-------- Dataset content --------

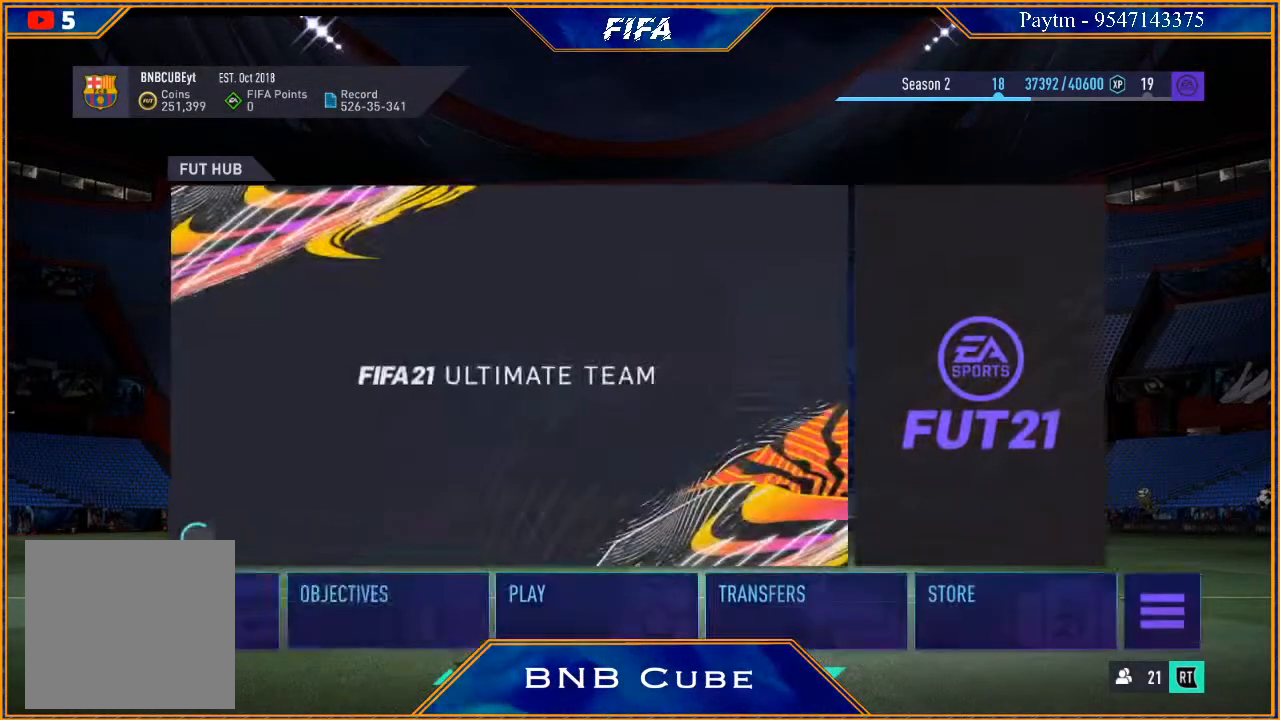
{"buttons": [], "left_stick": "center", "right_stick": "center", "events": []}
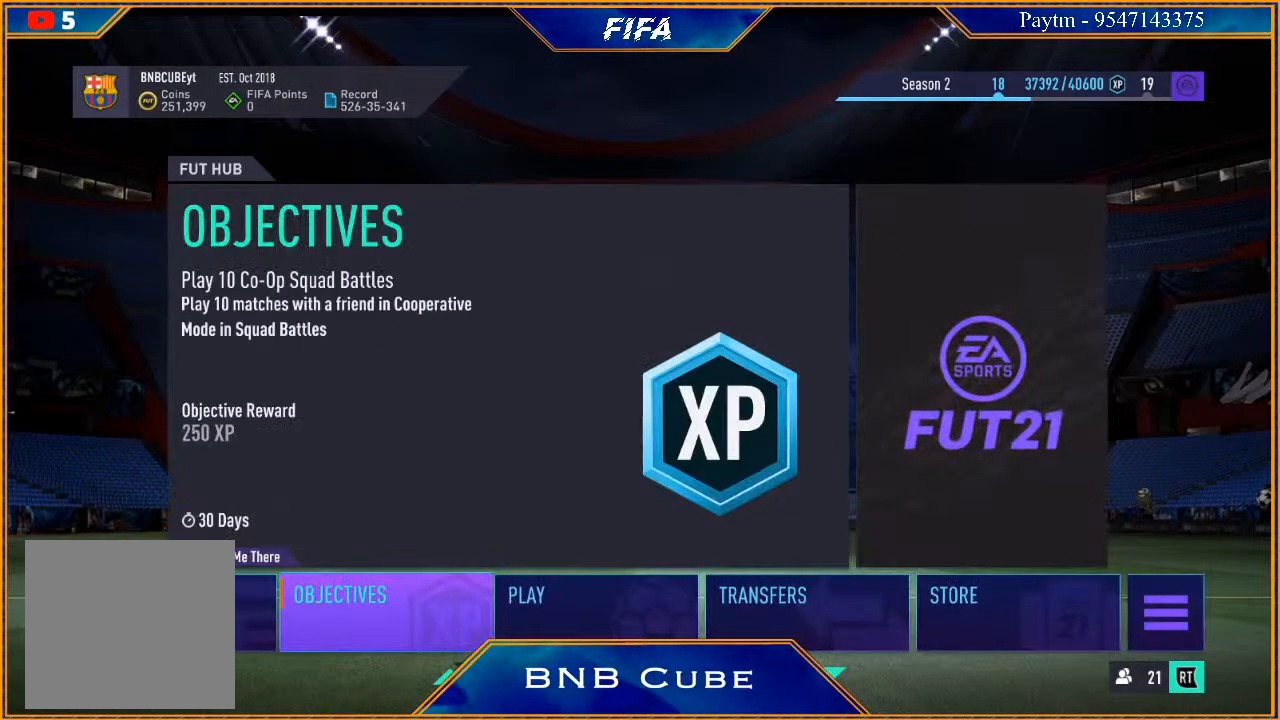
{"buttons": [], "left_stick": "right", "right_stick": "center", "events": [[433, "left_stick", "right"]]}
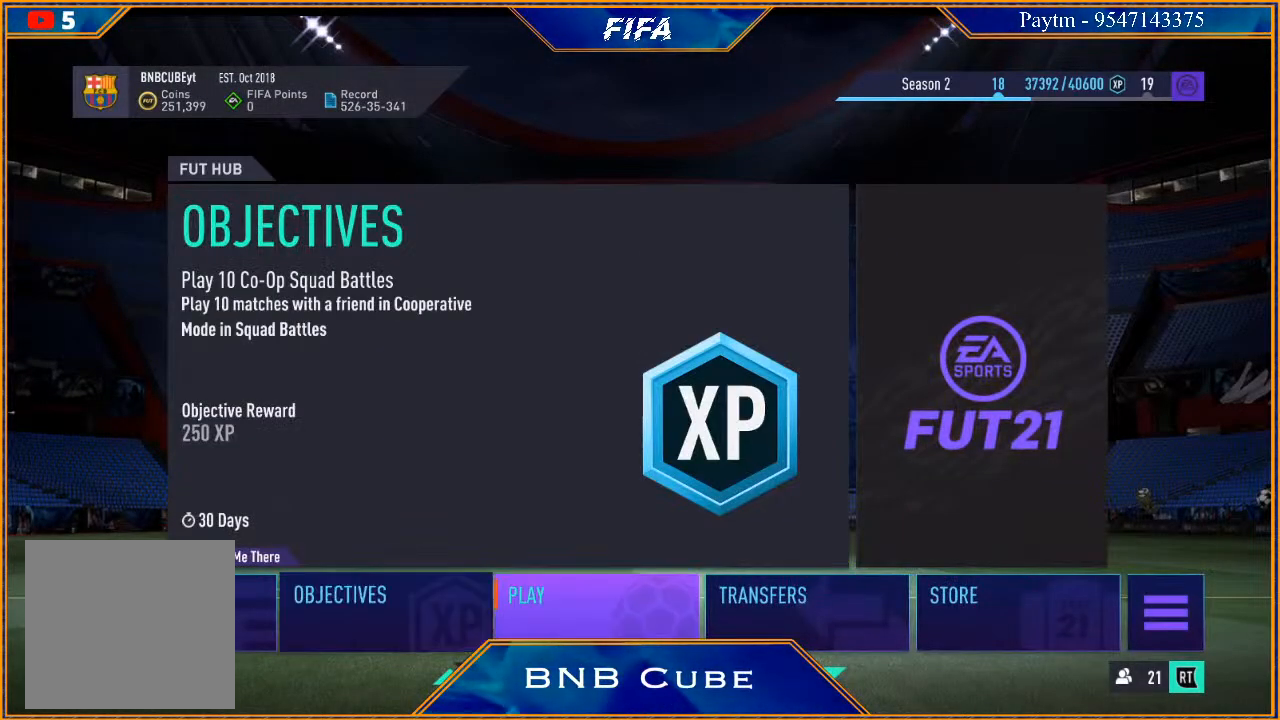
{"buttons": [], "left_stick": "center", "right_stick": "center", "events": [[100, "left_stick", "center"], [367, "left_stick", "left"], [500, "left_stick", "center"]]}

--------

▸ Assignment:
Repeat the material above exactly; pictures do not belong in the copy.

▸ Response:
{"buttons": [], "left_stick": "center", "right_stick": "center", "events": []}
{"buttons": [], "left_stick": "right", "right_stick": "center", "events": [[433, "left_stick", "right"]]}
{"buttons": [], "left_stick": "center", "right_stick": "center", "events": [[100, "left_stick", "center"], [367, "left_stick", "left"], [500, "left_stick", "center"]]}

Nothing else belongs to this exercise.